12. We have examined the facts of the case and also considered the legal position. We find that actually the AO considered the valuation as made by the registered valuer of the asset (land) transferred, as on 1st April, 1981 to be exaggerated and that is why he referred the valuation to the DVO, who actually made a lower valuation, which was again accepted by the AO and acted upon in the matter of computation of the capital gains on the transfer of the asset (land) under consideration. Hence, the provisions, of Section 55A in the matter of making reference to DVO were not satisfied.

13. The learned Departmental Representative has argued that the reference was made under Section 50C and not under Section 55A. His argument, however, cannot be accepted. A reference under Section 50C can be made only, in respect of the valuation of the asset at the time of its transfer which has given rise to the occasion for levy of capital gains tax. Such reference cannot be made for the purpose of evaluating the asset as on 1st April, 1981. The stamp duty valuation authority is, in no way concerned with valuation of the property on such date. Hence, we are of the considered opinion that there is no provision in the IT Act, 1961, which can justify reference of the valuation as on 1st April, 1981 in the instant case, especially when a valuation report prepared by a registered valuer had already been filed by the assessee.
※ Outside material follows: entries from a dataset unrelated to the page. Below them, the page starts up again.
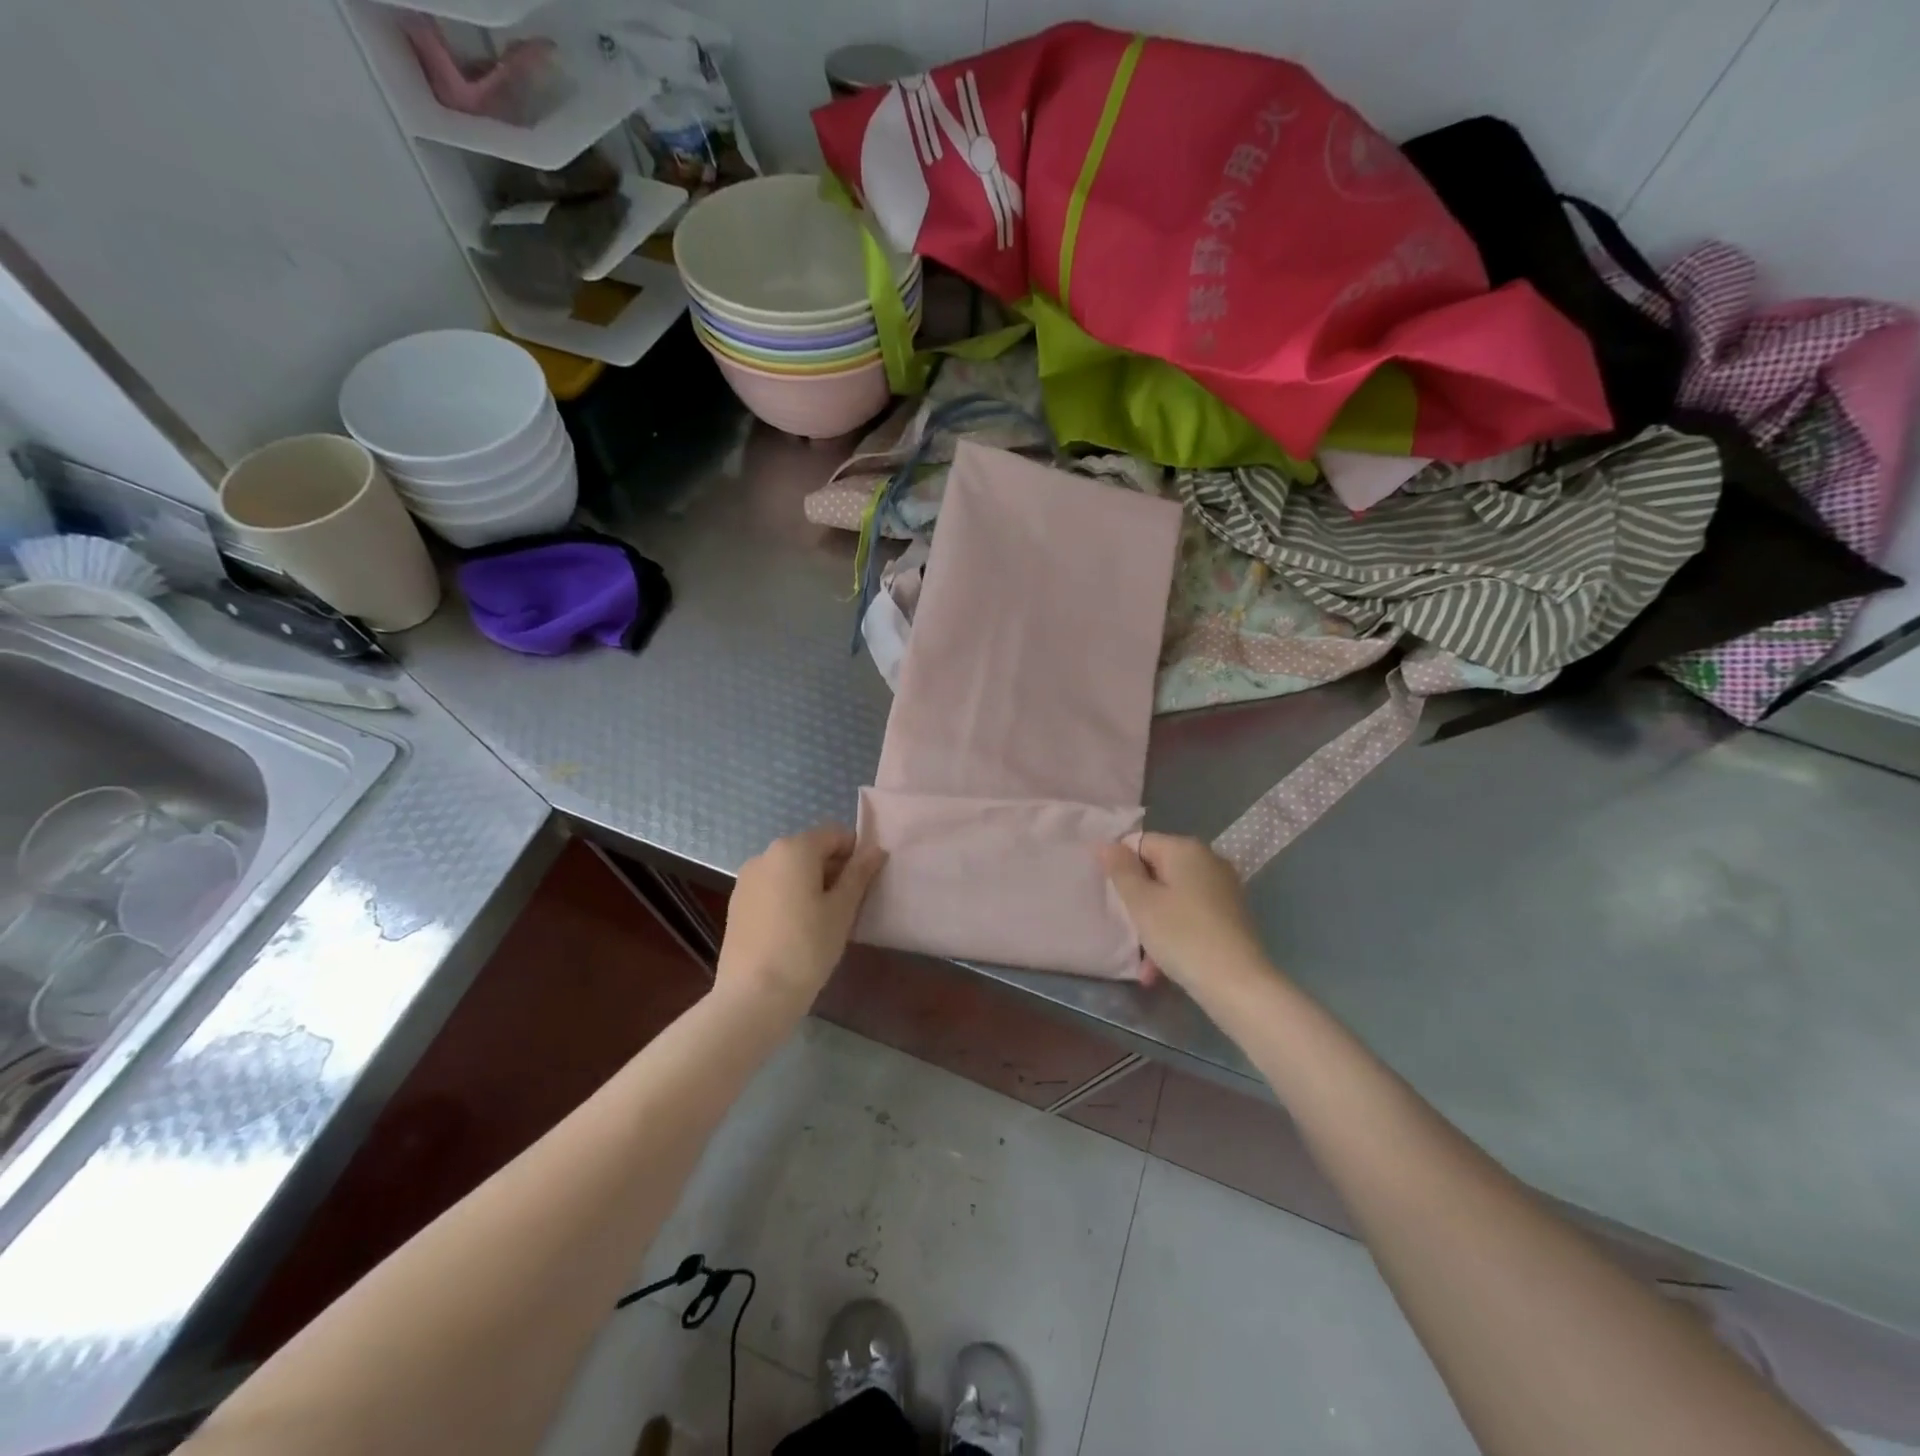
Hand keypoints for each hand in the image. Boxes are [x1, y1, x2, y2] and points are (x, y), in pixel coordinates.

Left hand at [716, 825, 885, 1013]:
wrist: (753, 996)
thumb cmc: (807, 947)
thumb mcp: (843, 909)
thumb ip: (860, 873)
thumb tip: (876, 849)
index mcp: (794, 848)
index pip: (835, 834)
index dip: (856, 854)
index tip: (865, 885)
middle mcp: (766, 854)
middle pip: (811, 850)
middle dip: (833, 870)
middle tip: (848, 906)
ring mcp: (746, 879)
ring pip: (790, 870)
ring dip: (811, 884)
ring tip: (821, 922)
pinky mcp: (736, 903)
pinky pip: (772, 888)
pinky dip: (789, 898)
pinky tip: (796, 931)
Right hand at [1100, 834, 1271, 993]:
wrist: (1239, 985)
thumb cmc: (1182, 936)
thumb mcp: (1141, 903)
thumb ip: (1121, 870)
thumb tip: (1108, 845)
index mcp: (1186, 849)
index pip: (1140, 843)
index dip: (1121, 868)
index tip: (1113, 898)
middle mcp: (1208, 860)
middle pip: (1157, 871)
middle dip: (1138, 901)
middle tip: (1126, 929)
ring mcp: (1223, 889)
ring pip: (1173, 898)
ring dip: (1154, 924)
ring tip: (1144, 962)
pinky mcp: (1231, 915)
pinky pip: (1191, 916)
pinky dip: (1175, 934)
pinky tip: (1163, 967)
14. Hence, ultimately, we hold the reference to the DVO as made by the AO on this matter to be illegal which cannot be taken into account in computing the capital gains on the transfer of the asset (land) under consideration. We, therefore, direct that as the assessee actually filed a valuation report duly prepared by a registered valuer, which could not be disputed by the AO in a proper manner, the valuation of the asset (land) as on 1st April, 1981, as done by the registered valuer, is alone required to be taken into consideration in computation of the capital gains on the transfer of the asset (land) under consideration. We order accordingly.